Dall’epoca della fondazione, avvenuta nel 316 a.C., Chengdu ha assistito alla nascita e alla caduta di oltre una decina di regni e dinastie indipendenti. Nel corso dei secoli la città è sempre stata nota anche per il suo elevato livello culturale, e non è un caso che l’opera del poeta Du Fu sia nata proprio all’epoca della dinastia Tang (618-907 d.C.), quando l’insediamento cominciò ad occupare un posto di rilievo nella società cinese. Tre secoli dopo, sotto la dinastia Song, Chengdu fu la prima città al mondo a emettere cartamoneta, anche se all’inizio del XVII secolo la crescita del centro fu bruscamente interrotta dall’invasione dei mongoli, che lo rasero praticamente al suolo. Successivamente, soprattutto grazie ai commerci, la città ha saputo rilanciarsi in ottica nazionale, tornando ad occupare l’importante ruolo assegnatole da oltre 2.000 anni di storia.

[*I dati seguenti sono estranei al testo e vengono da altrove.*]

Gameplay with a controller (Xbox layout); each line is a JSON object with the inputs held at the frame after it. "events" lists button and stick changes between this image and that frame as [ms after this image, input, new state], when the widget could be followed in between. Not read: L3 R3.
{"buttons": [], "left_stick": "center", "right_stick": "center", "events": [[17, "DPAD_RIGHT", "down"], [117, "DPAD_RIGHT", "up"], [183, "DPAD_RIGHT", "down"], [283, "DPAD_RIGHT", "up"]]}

La maggior parte delle visite che si possono compiere a Chengdu è di carattere religioso, dato che la città vanta alcuni splendidi templi. Tra i più famosi c’è il Tempio Wenshu, fondato sotto la dinastia Tang, che rappresenta il luogo di culto buddhista più grande e meglio conservato del centro. All’interno dell’edificio l’aria è pervasa dal profumo dell’incenso e si può udire il mormorio del salmodiare, percezioni che comunicano un grande senso di pace e serenità; il complesso comprende anche un ristorante vegetariano e due case da tè dall’atmosfera molto particolare, oltre ad alcune bancarelle e negozi che si diramano lungo le strette viuzze che circondano il tempio. Da non perdere anche il Tempio Zhaojue, risalente al VII secolo, che fin dalla sua inaugurazione è stato preso a modello per molti templi buddhisti giapponesi e del Sud-est asiatico. Nei primi anni della dinastia Qing, il tempio fu sottoposto a un’ampia opera di ristrutturazione sotto la supervisione di Po Shan, un famoso monaco buddhista che fece realizzare canali e boschetti attorno al complesso. Purtroppo sono pochi gli elementi originali sopravvissuti alla Rivoluzione Culturale, ma quelli ricostruiti sono comunque incantevoli e meritano di essere visitati.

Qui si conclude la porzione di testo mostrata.